> Dataset entries:

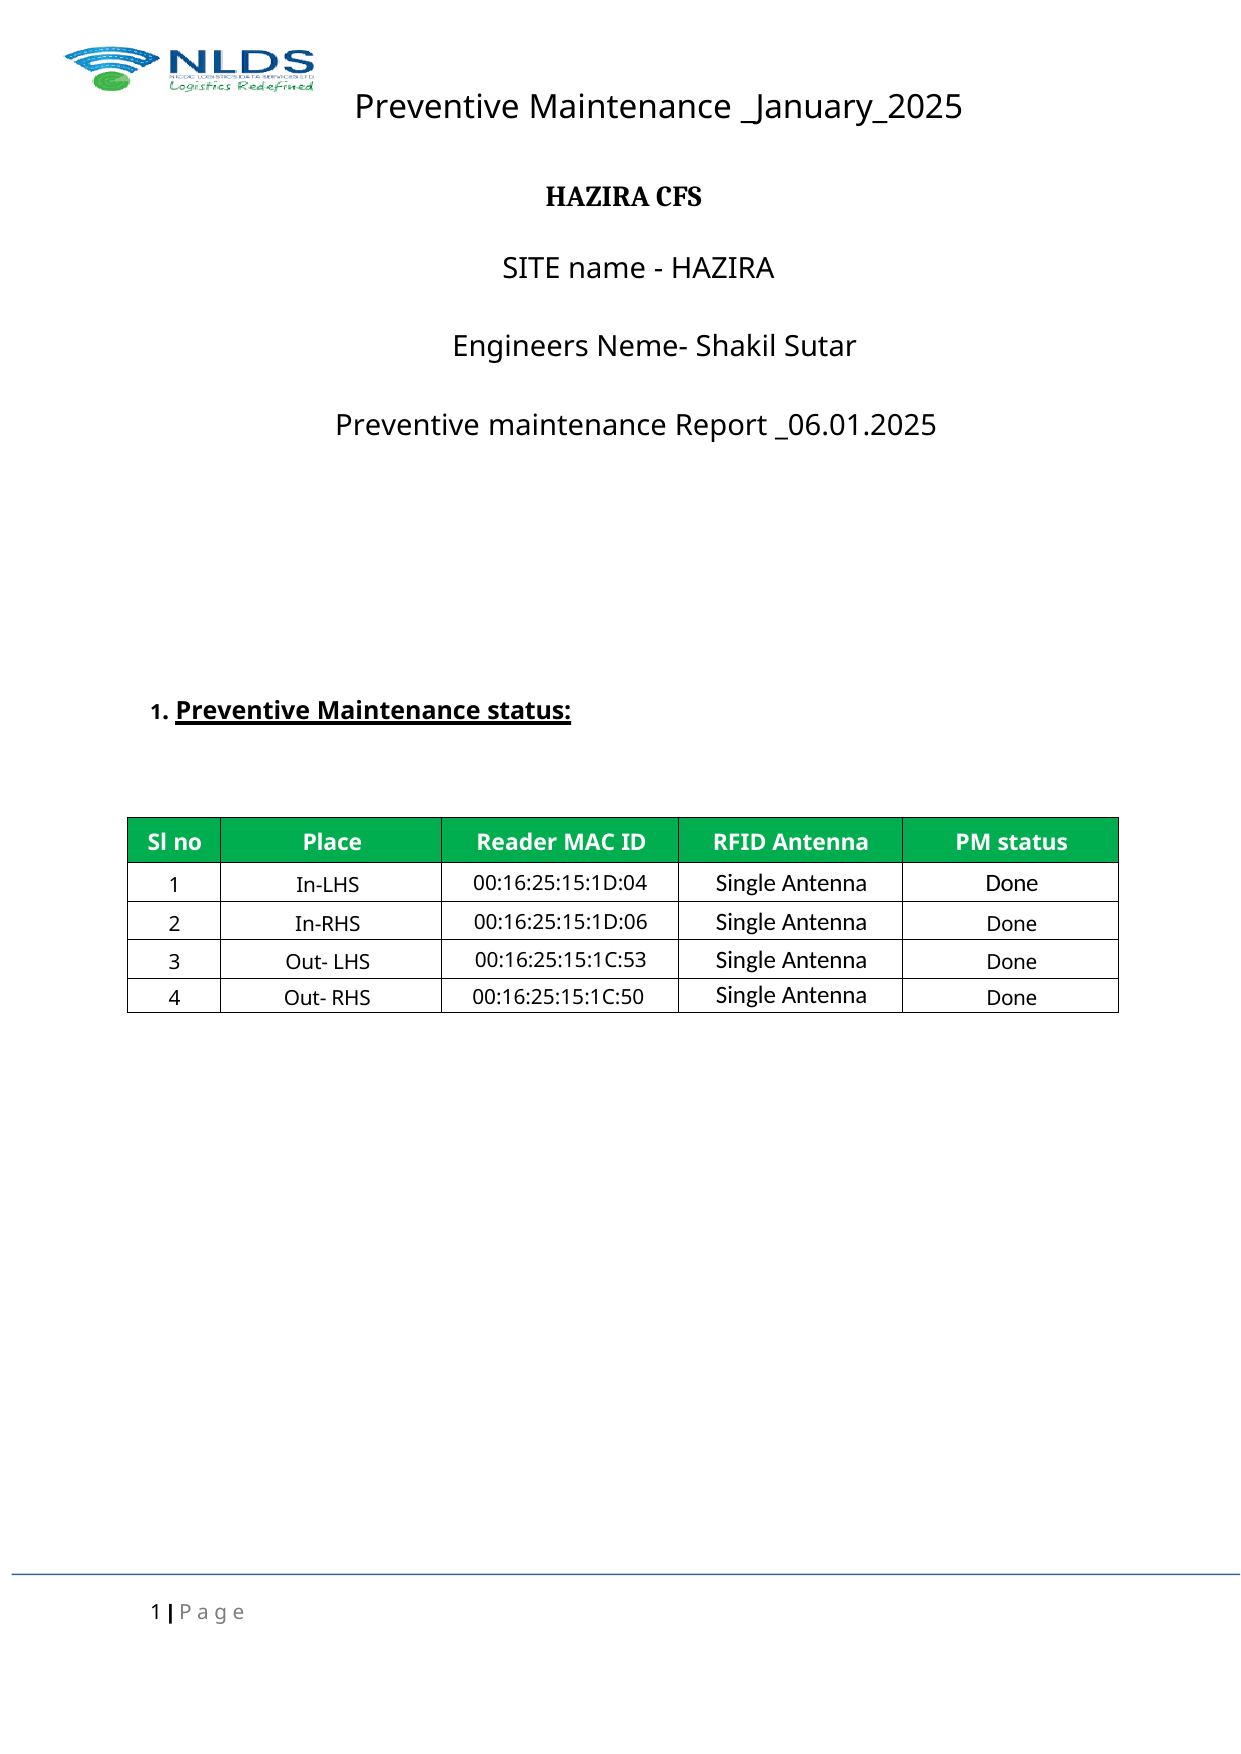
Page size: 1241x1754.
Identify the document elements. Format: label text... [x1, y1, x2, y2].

table_cell 2 [128, 902, 220, 939]
table_cell Single Antenna [679, 940, 902, 977]
table_header PM status [903, 818, 1118, 862]
text HAZIRA CFS [335, 181, 983, 214]
table_header Reader MAC ID [442, 818, 678, 862]
table_cell Single Antenna [679, 979, 902, 1012]
text 1. Preventive Maintenance status: [150, 692, 1171, 727]
table_cell 4 [128, 979, 220, 1012]
table_cell 00:16:25:15:1C:50 [442, 979, 678, 1012]
table_cell 00:16:25:15:1D:06 [442, 902, 678, 939]
table_header Place [221, 818, 441, 862]
table_cell Out- RHS [221, 979, 441, 1012]
table_cell 1 [128, 863, 220, 901]
table_cell 00:16:25:15:1C:53 [442, 940, 678, 977]
text Engineers Neme- Shakil Sutar [77, 326, 983, 365]
table_cell Single Antenna [679, 902, 902, 939]
table_cell Single Antenna [679, 863, 902, 901]
text Preventive maintenance Report _06.01.2025 [77, 404, 983, 444]
table_cell Done [903, 940, 1118, 977]
table_cell Out- LHS [221, 940, 441, 977]
table_cell 3 [128, 940, 220, 977]
table_cell In-LHS [221, 863, 441, 901]
table_cell 00:16:25:15:1D:04 [442, 863, 678, 901]
table_header Sl no [128, 818, 220, 862]
table_cell In-RHS [221, 902, 441, 939]
text SITE name - HAZIRA [77, 247, 983, 287]
table_cell Done [903, 979, 1118, 1012]
table_header RFID Antenna [679, 818, 902, 862]
table_cell Done [903, 863, 1118, 901]
picture [54, 0, 332, 147]
table_cell Done [903, 902, 1118, 939]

> Assigned task: Set down all of the entries exactly as they appear, but keep the images out.

> Solution to this task:
Page size: 1241x1754.
Identify the document elements. Format: label text... [x1, y1, x2, y2].

table_cell 2 [128, 902, 220, 939]
table_cell Single Antenna [679, 940, 902, 977]
table_header PM status [903, 818, 1118, 862]
text HAZIRA CFS [335, 181, 983, 214]
table_header Reader MAC ID [442, 818, 678, 862]
table_cell Single Antenna [679, 979, 902, 1012]
text 1. Preventive Maintenance status: [150, 692, 1171, 727]
table_cell 4 [128, 979, 220, 1012]
table_cell 00:16:25:15:1C:50 [442, 979, 678, 1012]
table_cell 00:16:25:15:1D:06 [442, 902, 678, 939]
table_header Place [221, 818, 441, 862]
table_cell Out- RHS [221, 979, 441, 1012]
table_cell 1 [128, 863, 220, 901]
table_cell 00:16:25:15:1C:53 [442, 940, 678, 977]
text Engineers Neme- Shakil Sutar [77, 326, 983, 365]
table_cell Single Antenna [679, 902, 902, 939]
table_cell Single Antenna [679, 863, 902, 901]
text Preventive maintenance Report _06.01.2025 [77, 404, 983, 444]
table_cell Done [903, 940, 1118, 977]
table_cell Out- LHS [221, 940, 441, 977]
table_cell 3 [128, 940, 220, 977]
table_cell In-LHS [221, 863, 441, 901]
table_cell 00:16:25:15:1D:04 [442, 863, 678, 901]
table_header Sl no [128, 818, 220, 862]
table_cell In-RHS [221, 902, 441, 939]
text SITE name - HAZIRA [77, 247, 983, 287]
table_cell Done [903, 979, 1118, 1012]
table_header RFID Antenna [679, 818, 902, 862]
table_cell Done [903, 863, 1118, 901]
picture [54, 0, 332, 147]
table_cell Done [903, 902, 1118, 939]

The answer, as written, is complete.